Bringing some films to town can be tricky. "You don't just create a list, pick up the phone and book the films," she says. For this year's festival, a programming board of four -- Ms. Westover, festival coordinator Rebecca Aaron, Marc Sober and Harold Levin -- drew up a wish list of nearly 200 films, based on reviews, directors they like, films with a buzz in the festival circuit or timely subject matter.
The board tries to stay away from films that will have a commercial release. "It has as much to do with what's on the market now . . . as [with] what isn't."
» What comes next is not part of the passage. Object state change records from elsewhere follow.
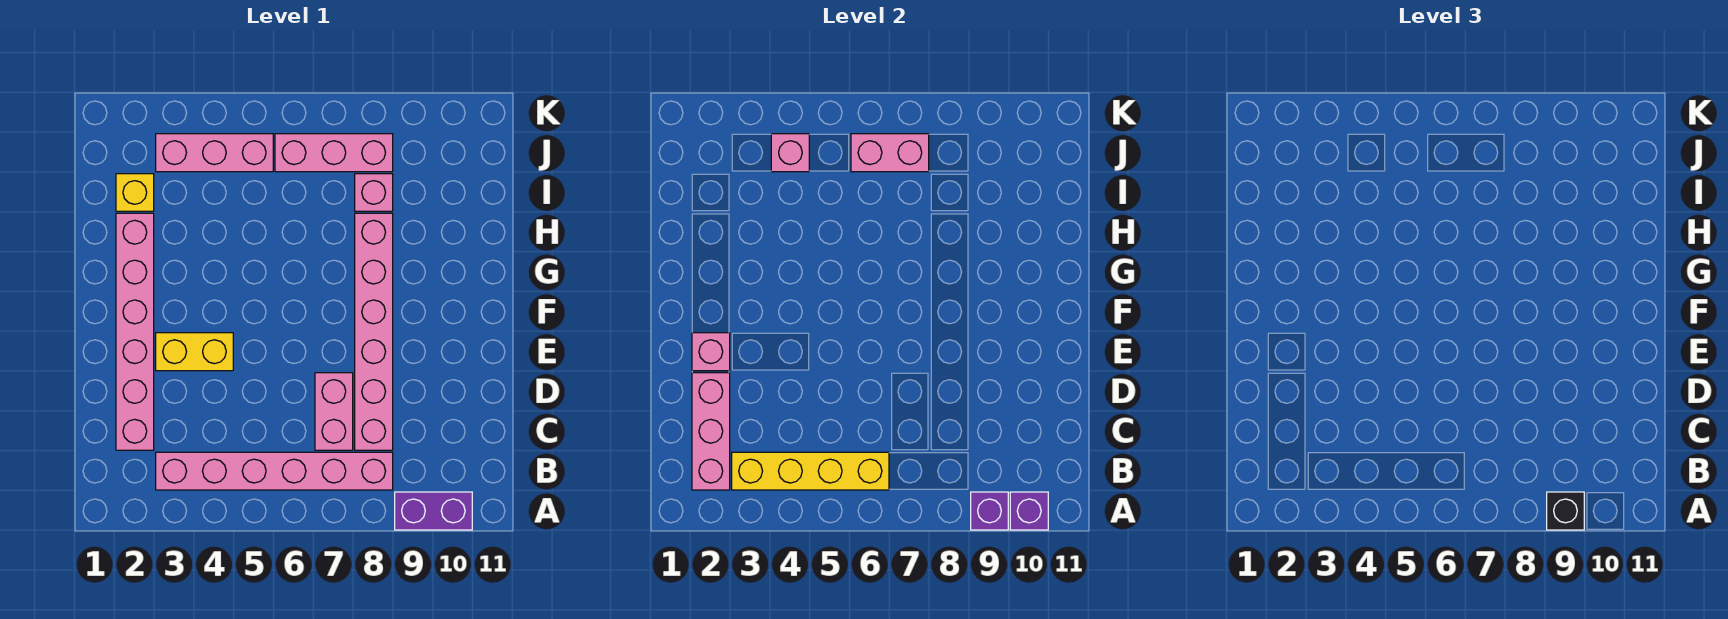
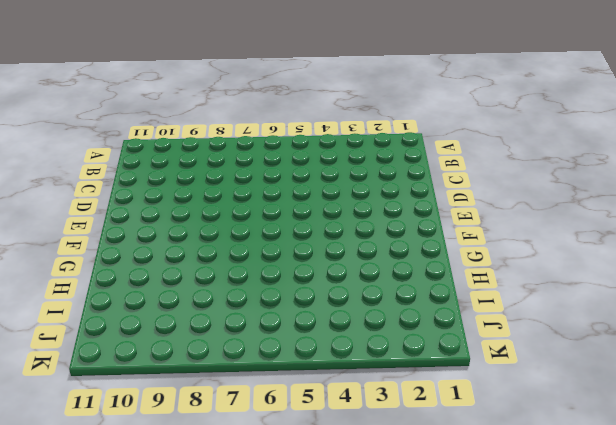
none -> purple 1x2 brick [395,492,472,530]
none -> pink 1x6 brick [156,452,393,490]
none -> pink 1x6 brick [116,213,154,450]

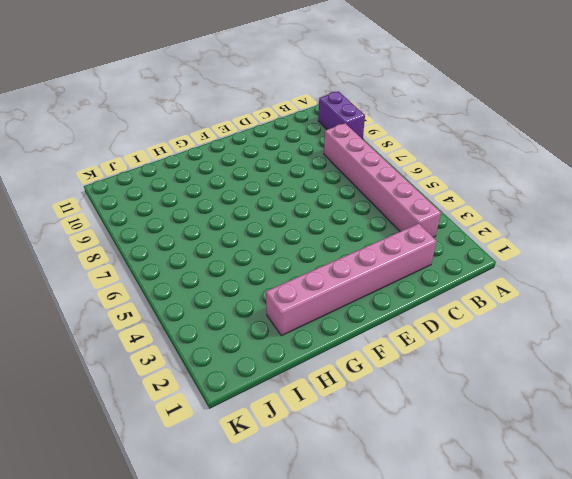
none -> pink 1x2 brick [315,373,353,450]
none -> pink 1x6 brick [355,213,393,450]
none -> yellow 1x2 brick [156,333,233,371]

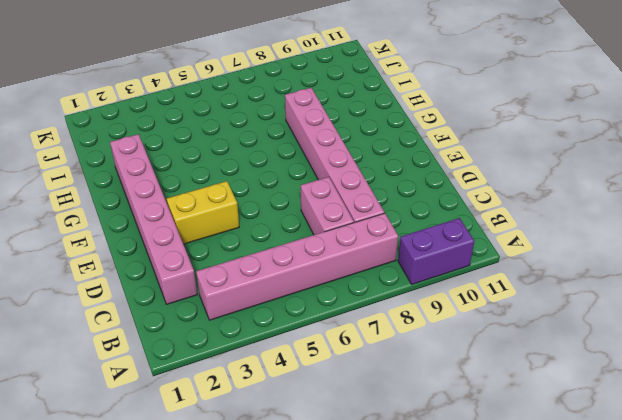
none -> yellow 1x1 brick [116,174,154,211]
none -> pink 1x1 brick [355,174,393,211]
none -> pink 1x3 brick [156,134,273,172]

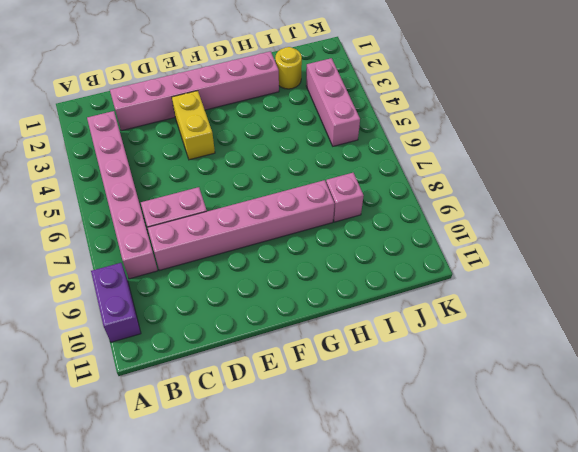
yellow 1x1 round brick [275,47,302,89] -> yellow 1x1 brick [116,174,154,211]
none -> pink 1x3 brick [275,134,393,172]
none -> purple 1x1 brick [971,492,1008,530]
none -> purple 1x1 brick [1010,492,1048,530]

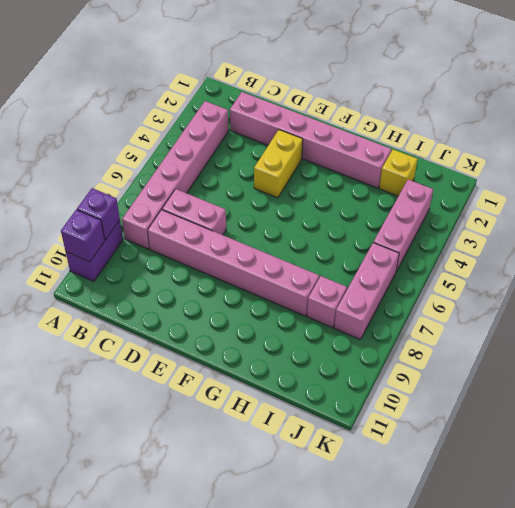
none -> pink 1x3 brick [692,373,730,490]
none -> yellow 1x4 brick [732,452,889,490]
none -> pink 1x1 brick [692,333,730,371]

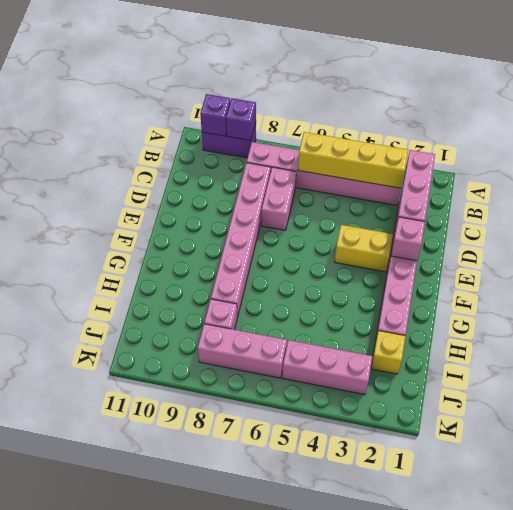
none -> pink 1x1 brick [771,134,809,172]
none -> pink 1x2 brick [851,134,929,172]
none -> black 1x1 brick [1547,492,1584,530]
The vogue for violent movies -- not just Hollywood blockbustersbut art-house films such as "Bad Lieutenant" and "Reservoir Dogs" -- has inspired festival planners around the world. But Ms. Westover says she chose to steer clear of bloodier offerings.
After 25 years, the forum has survived into an era in which independent film is both artistically vigorous and commercially imperiled.
Ms. Westover sees her job as bucking trends -- those at play both in Hollywood and in independent and foreign film -- and bringing in pictures that otherwise wouldn't show in town. The forum, she says, aims "to provide a venue for alternative voices and visions."